Segment Open

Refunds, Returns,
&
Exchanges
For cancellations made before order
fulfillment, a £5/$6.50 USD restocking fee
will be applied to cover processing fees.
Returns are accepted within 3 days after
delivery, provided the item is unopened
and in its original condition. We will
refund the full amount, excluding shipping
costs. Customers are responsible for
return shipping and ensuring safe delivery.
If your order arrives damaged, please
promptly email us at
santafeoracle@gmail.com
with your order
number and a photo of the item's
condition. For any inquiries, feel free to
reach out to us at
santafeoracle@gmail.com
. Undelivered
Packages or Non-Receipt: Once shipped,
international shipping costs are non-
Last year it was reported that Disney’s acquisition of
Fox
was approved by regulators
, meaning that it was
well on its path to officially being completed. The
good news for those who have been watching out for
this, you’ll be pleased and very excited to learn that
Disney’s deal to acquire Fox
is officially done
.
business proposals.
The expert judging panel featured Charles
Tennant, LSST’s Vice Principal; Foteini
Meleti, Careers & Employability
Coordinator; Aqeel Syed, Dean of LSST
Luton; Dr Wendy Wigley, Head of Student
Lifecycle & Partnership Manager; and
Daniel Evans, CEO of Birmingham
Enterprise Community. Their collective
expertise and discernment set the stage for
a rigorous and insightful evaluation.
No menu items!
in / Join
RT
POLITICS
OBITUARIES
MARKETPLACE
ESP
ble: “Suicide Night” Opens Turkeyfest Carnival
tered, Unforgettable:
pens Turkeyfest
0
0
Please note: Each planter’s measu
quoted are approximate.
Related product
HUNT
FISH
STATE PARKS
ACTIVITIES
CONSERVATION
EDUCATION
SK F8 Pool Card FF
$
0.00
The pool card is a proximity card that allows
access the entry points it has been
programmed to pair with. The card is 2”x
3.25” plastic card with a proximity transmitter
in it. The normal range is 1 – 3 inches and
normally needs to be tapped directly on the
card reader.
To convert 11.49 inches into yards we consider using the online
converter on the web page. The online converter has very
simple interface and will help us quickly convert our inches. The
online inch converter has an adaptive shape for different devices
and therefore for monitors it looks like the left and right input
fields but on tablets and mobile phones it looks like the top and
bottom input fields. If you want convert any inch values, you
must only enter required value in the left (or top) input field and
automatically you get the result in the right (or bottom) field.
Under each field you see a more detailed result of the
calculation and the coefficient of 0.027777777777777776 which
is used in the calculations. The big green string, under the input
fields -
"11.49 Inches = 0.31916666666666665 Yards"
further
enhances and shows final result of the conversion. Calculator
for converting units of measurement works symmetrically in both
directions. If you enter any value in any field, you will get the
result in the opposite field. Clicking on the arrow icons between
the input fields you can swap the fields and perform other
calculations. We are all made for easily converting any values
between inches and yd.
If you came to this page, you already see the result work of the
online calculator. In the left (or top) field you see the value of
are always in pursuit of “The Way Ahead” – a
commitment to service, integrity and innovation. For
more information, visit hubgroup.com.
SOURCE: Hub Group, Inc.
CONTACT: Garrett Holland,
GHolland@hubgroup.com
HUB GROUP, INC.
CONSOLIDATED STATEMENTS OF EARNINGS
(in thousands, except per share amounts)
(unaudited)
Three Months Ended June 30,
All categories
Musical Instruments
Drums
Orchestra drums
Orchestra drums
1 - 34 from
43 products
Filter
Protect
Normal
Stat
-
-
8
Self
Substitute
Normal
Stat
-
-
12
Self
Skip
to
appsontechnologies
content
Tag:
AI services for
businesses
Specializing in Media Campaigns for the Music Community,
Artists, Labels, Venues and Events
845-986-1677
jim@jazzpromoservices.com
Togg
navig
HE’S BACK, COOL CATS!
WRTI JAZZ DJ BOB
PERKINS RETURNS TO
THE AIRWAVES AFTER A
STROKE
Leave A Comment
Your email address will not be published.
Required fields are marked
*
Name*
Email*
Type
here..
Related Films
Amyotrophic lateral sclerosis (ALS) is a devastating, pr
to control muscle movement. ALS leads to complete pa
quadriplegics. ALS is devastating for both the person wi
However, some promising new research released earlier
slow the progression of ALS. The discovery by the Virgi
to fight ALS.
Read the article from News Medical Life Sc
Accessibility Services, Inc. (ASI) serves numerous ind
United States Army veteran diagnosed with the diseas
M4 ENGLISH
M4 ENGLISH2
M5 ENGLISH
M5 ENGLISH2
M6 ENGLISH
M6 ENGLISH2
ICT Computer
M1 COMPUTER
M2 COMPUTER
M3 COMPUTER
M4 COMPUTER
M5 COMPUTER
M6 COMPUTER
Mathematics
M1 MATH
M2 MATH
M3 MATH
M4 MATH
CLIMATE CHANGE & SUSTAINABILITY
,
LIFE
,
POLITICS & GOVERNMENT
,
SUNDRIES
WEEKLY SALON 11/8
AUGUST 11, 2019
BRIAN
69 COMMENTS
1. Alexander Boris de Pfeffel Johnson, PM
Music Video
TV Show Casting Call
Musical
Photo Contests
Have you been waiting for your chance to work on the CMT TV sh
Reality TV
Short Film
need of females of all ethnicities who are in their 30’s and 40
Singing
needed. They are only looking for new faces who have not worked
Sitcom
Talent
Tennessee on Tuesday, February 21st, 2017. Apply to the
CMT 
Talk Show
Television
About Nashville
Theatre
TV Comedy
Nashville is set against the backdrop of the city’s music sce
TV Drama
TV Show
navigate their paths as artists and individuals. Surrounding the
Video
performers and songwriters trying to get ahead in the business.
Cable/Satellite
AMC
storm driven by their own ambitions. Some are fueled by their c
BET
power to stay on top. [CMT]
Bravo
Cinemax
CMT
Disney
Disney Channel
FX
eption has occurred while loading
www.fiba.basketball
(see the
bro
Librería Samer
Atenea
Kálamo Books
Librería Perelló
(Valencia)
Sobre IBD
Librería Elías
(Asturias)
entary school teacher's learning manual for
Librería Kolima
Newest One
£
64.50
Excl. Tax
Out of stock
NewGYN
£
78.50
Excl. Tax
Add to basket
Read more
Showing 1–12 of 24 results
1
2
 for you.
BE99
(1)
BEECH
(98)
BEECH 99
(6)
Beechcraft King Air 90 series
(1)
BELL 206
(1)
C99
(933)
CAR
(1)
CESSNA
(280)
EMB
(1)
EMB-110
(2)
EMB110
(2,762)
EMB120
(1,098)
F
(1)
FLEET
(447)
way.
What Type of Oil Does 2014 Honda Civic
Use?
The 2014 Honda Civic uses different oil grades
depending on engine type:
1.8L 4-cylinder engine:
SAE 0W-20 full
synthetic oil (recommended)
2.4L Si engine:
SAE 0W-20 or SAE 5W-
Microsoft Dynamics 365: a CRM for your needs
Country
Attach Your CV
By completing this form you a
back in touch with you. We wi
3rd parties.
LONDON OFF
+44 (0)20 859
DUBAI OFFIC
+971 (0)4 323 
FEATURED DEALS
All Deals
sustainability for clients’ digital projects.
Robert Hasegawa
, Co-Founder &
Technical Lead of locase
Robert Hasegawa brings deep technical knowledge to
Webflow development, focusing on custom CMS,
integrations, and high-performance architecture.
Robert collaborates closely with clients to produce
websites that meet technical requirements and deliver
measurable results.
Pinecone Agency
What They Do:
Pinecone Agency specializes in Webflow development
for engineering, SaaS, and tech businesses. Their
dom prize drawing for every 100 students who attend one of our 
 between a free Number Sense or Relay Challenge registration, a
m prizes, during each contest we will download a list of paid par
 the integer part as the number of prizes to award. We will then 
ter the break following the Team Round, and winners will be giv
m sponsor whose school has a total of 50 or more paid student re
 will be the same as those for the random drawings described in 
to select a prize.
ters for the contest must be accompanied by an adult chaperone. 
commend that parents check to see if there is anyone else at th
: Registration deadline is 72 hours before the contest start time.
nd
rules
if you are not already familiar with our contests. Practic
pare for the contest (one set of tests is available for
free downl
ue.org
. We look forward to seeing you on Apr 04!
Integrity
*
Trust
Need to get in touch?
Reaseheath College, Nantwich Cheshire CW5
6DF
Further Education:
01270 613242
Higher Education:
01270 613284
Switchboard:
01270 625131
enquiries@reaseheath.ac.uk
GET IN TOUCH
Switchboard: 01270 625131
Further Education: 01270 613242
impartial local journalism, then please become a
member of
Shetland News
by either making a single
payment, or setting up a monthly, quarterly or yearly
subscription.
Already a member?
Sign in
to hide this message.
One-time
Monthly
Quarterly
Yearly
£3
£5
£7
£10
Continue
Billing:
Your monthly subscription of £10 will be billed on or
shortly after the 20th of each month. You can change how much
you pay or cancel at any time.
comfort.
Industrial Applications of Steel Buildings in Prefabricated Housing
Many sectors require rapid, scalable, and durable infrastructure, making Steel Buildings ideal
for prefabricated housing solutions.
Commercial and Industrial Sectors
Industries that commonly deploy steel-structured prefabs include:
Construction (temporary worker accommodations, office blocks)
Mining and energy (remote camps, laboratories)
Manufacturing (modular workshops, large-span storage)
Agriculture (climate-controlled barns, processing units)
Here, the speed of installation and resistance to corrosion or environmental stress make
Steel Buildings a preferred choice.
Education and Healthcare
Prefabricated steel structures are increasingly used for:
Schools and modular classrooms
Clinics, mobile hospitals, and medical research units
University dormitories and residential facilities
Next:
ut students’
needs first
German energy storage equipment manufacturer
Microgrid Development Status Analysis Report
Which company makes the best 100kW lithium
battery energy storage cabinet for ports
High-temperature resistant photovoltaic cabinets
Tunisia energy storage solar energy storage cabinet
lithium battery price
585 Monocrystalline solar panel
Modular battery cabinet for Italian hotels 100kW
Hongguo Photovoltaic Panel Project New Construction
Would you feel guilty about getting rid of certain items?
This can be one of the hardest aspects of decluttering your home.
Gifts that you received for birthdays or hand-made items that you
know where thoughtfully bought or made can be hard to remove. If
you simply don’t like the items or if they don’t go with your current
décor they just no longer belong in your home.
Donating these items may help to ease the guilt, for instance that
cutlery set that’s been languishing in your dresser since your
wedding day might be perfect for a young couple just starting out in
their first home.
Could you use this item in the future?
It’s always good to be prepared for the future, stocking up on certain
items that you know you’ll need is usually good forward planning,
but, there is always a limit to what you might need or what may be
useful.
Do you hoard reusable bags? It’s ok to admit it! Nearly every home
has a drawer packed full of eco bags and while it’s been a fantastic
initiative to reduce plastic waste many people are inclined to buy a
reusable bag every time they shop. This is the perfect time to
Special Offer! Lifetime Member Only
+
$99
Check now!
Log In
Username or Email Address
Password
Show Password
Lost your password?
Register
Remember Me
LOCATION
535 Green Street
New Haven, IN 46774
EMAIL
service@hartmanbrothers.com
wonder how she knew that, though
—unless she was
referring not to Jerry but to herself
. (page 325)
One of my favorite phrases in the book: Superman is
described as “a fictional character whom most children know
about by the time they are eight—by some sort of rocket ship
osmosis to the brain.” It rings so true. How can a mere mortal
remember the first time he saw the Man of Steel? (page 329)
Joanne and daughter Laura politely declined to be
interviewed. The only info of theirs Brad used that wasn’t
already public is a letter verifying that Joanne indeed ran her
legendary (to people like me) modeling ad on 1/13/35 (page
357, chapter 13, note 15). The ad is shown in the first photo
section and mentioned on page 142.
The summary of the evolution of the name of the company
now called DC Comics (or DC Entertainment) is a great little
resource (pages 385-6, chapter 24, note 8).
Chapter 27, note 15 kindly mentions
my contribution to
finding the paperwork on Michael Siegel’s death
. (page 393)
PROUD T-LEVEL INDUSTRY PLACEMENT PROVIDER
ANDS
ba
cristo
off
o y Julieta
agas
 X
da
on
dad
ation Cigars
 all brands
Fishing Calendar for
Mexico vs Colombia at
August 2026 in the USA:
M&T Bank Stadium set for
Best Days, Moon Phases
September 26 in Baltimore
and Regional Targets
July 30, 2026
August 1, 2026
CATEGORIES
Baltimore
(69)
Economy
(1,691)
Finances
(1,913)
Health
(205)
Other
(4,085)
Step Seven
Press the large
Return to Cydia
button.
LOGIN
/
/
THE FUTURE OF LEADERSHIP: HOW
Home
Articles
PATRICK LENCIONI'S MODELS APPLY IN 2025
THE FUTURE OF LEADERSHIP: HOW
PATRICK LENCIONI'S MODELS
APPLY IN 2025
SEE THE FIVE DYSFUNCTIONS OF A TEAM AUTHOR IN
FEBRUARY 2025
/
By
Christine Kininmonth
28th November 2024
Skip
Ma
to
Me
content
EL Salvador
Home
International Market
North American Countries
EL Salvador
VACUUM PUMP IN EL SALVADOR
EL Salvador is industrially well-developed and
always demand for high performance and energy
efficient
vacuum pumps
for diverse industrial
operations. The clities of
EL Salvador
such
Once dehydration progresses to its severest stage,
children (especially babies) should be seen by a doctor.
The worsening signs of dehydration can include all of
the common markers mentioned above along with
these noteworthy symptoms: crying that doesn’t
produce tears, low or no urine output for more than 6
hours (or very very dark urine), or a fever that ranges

Segment Closed

To-do item
In this exercise, copy only the lines from the opening line of the material through the line where "simple interface and" appears.

Result of the exercise
Refunds, Returns,
&
Exchanges
For cancellations made before order
fulfillment, a £5/$6.50 USD restocking fee
will be applied to cover processing fees.
Returns are accepted within 3 days after
delivery, provided the item is unopened
and in its original condition. We will
refund the full amount, excluding shipping
costs. Customers are responsible for
return shipping and ensuring safe delivery.
If your order arrives damaged, please
promptly email us at
santafeoracle@gmail.com
with your order
number and a photo of the item's
condition. For any inquiries, feel free to
reach out to us at
santafeoracle@gmail.com
. Undelivered
Packages or Non-Receipt: Once shipped,
international shipping costs are non-
Last year it was reported that Disney’s acquisition of
Fox
was approved by regulators
, meaning that it was
well on its path to officially being completed. The
good news for those who have been watching out for
this, you’ll be pleased and very excited to learn that
Disney’s deal to acquire Fox
is officially done
.
business proposals.
The expert judging panel featured Charles
Tennant, LSST’s Vice Principal; Foteini
Meleti, Careers & Employability
Coordinator; Aqeel Syed, Dean of LSST
Luton; Dr Wendy Wigley, Head of Student
Lifecycle & Partnership Manager; and
Daniel Evans, CEO of Birmingham
Enterprise Community. Their collective
expertise and discernment set the stage for
a rigorous and insightful evaluation.
No menu items!
in / Join
RT
POLITICS
OBITUARIES
MARKETPLACE
ESP
ble: “Suicide Night” Opens Turkeyfest Carnival
tered, Unforgettable:
pens Turkeyfest
0
0
Please note: Each planter’s measu
quoted are approximate.
Related product
HUNT
FISH
STATE PARKS
ACTIVITIES
CONSERVATION
EDUCATION
SK F8 Pool Card FF
$
0.00
The pool card is a proximity card that allows
access the entry points it has been
programmed to pair with. The card is 2”x
3.25” plastic card with a proximity transmitter
in it. The normal range is 1 – 3 inches and
normally needs to be tapped directly on the
card reader.
To convert 11.49 inches into yards we consider using the online
converter on the web page. The online converter has very
simple interface and will help us quickly convert our inches. The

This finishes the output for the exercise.